The lyrics are a commentary on 1960s racism. When Carroll was killed in 1963, Charles County was still strictly segregated by race in public facilities such as restaurants, churches, theaters, doctor's offices, buses, and the county fair. The schools of Charles County were not integrated until 1967.
The main incident of the song took place in the early hours of February 9, 1963, at the white tie Spinsters' Ball at the Emerson Hotel in Baltimore. Using a toy cane, Zantzinger drunkenly assaulted at least three of the Emerson Hotel workers: a bellboy, a waitress, and — at about 1:30 in the morning of the 9th — Carroll, a 51 year old barmaid. Carroll "had borne 10 children" and was president of a black social club.

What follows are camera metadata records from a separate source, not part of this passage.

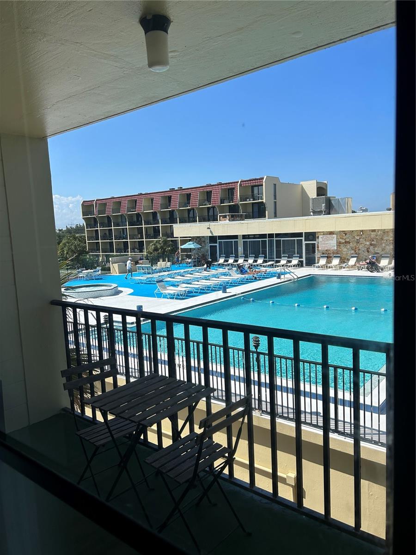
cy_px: 278
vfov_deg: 67.3
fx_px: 417
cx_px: 208
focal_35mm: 26
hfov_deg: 53.1
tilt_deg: -7.1
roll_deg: +2.7
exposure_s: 1/5587
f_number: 1.5
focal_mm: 5.7
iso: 50
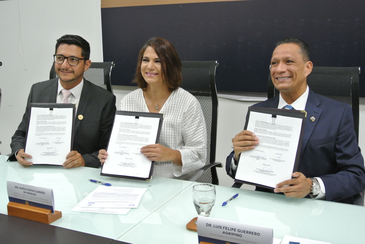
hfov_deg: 44.5
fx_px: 447
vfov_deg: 30.6
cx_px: 182
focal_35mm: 44
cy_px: 122
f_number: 4.2
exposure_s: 1/60
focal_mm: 16.3
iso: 800
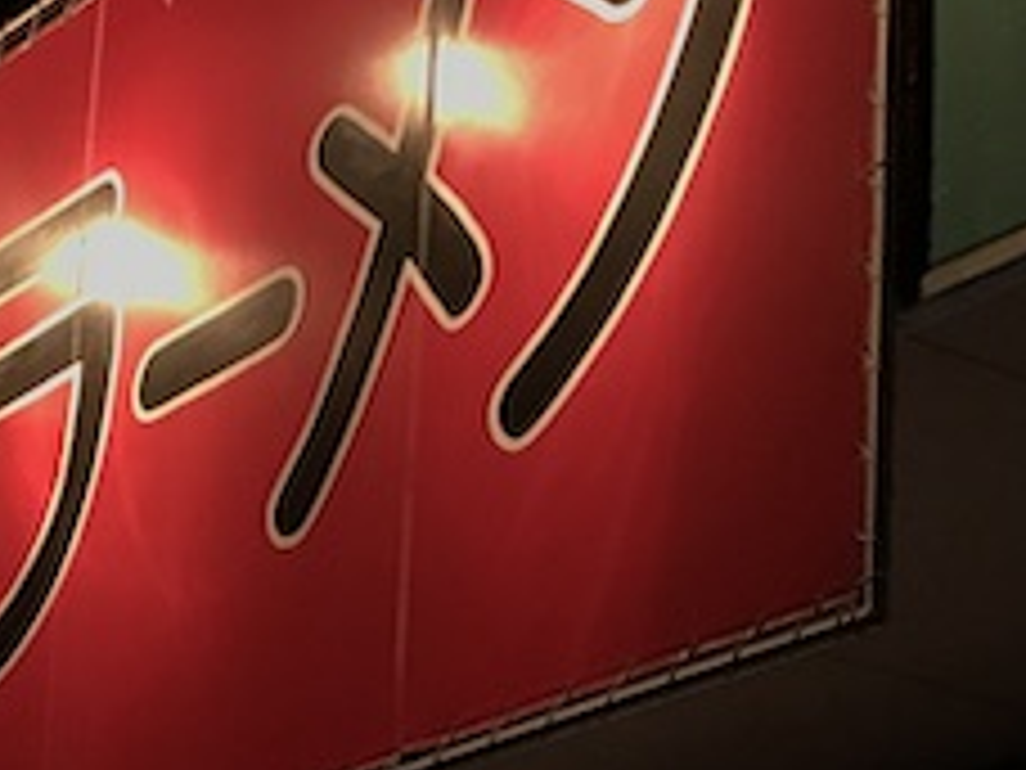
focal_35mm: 123
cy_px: 1036
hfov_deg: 15.9
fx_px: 3646
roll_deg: -3.5
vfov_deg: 11.7
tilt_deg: +14.6
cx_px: 144
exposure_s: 1/15
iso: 40
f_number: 1.8
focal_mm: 3.99
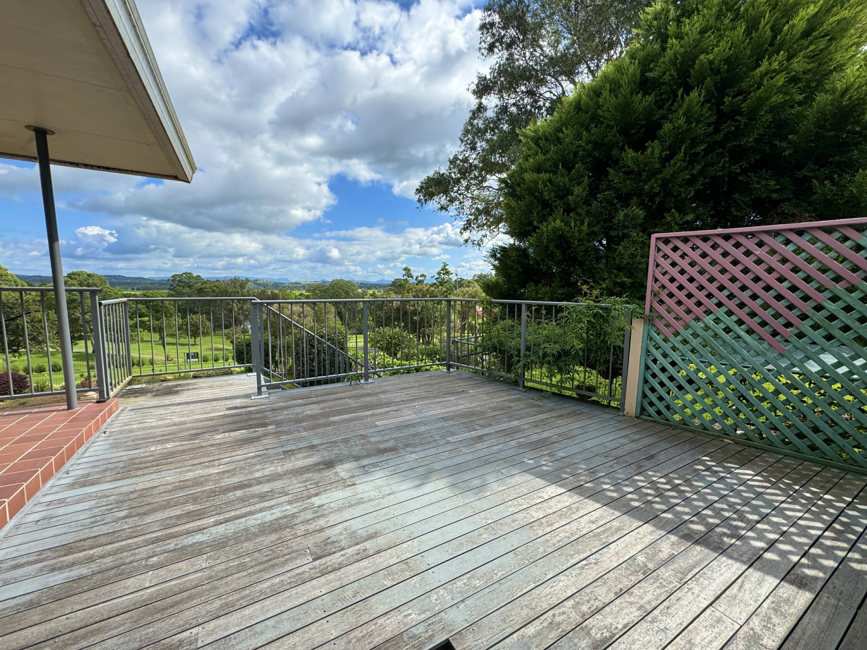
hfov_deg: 102.1
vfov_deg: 85.7
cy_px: 325
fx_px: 351
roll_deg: +0.1
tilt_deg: -6.5
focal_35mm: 14
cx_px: 434
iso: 50
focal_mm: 2.22
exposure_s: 1/1477
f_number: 2.2
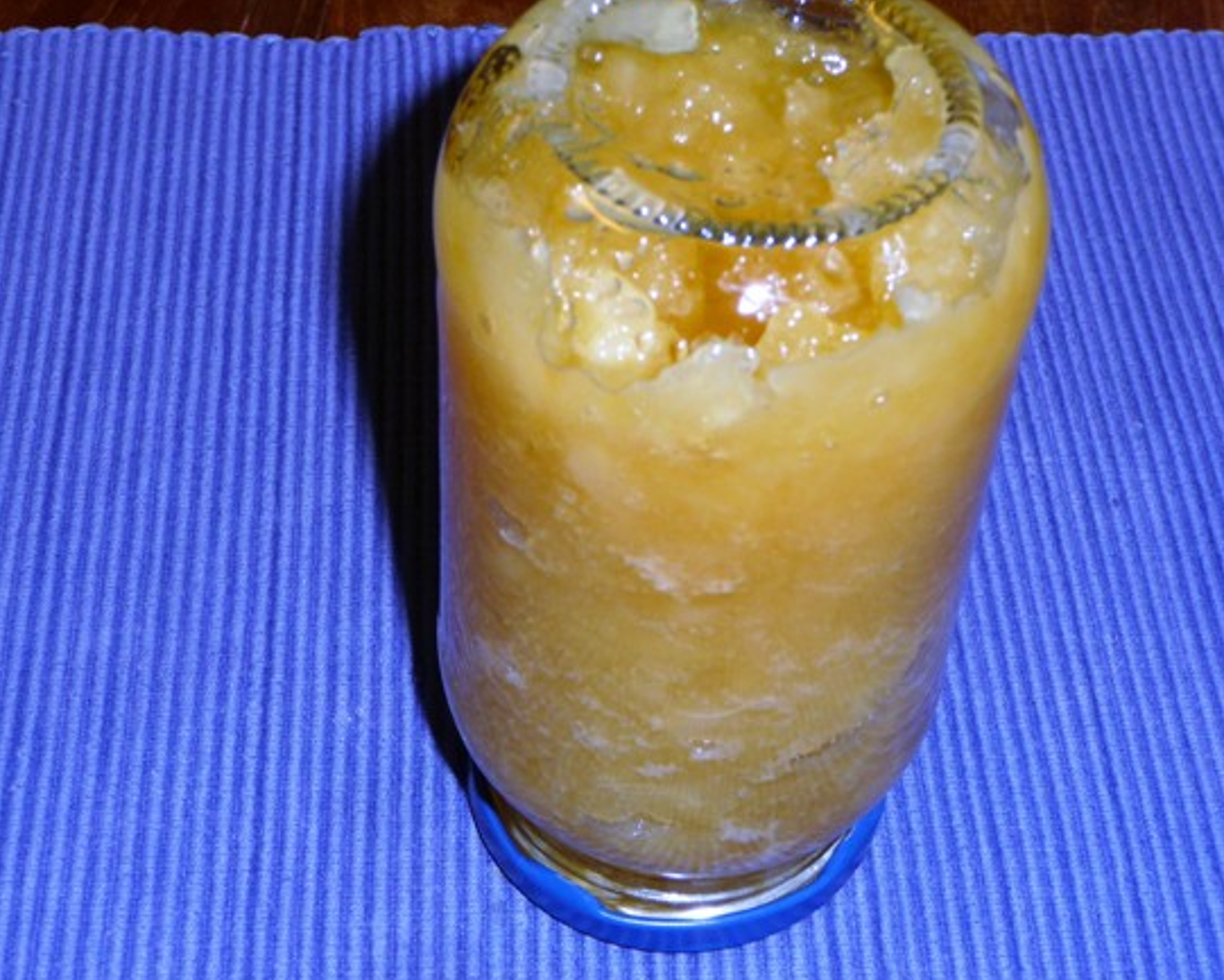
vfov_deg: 22.8
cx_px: 652
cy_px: 487
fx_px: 2428
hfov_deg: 28.3
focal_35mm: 67
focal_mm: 9.8
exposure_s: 1/30
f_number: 4.4
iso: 100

Already drunk before he got to the Emerson Hotel that night, the 6'2" Zantzinger had assaulted employees at Eager House, a prestigious Baltimore restaurant, with the same cane. The cane was a 25-cent toy. At the Spinsters' Ball, he called a 30-year-old waitress a "nigger" and hit her with the cane; she fled the room in tears. Moments later, after ordering a bourbon that Carroll did not bring immediately, Zantzinger cursed her, called her a "nigger", then "you black son of a bitch", and struck her on the shoulder and across the head with the cane. In the words of the court notes: "He asked for a drink and called her 'a black bitch', and 'black s.o.b'. She replied, 'Just a moment' and started to prepare his drink. After a delay of perhaps a minute, he complained about her being slow and struck her a hard blow on her shoulder about half-way between the point of her shoulder and her neck." She handed him his drink. After striking Carroll, he attacked his own wife, knocking her to the ground and hitting her with his shoe.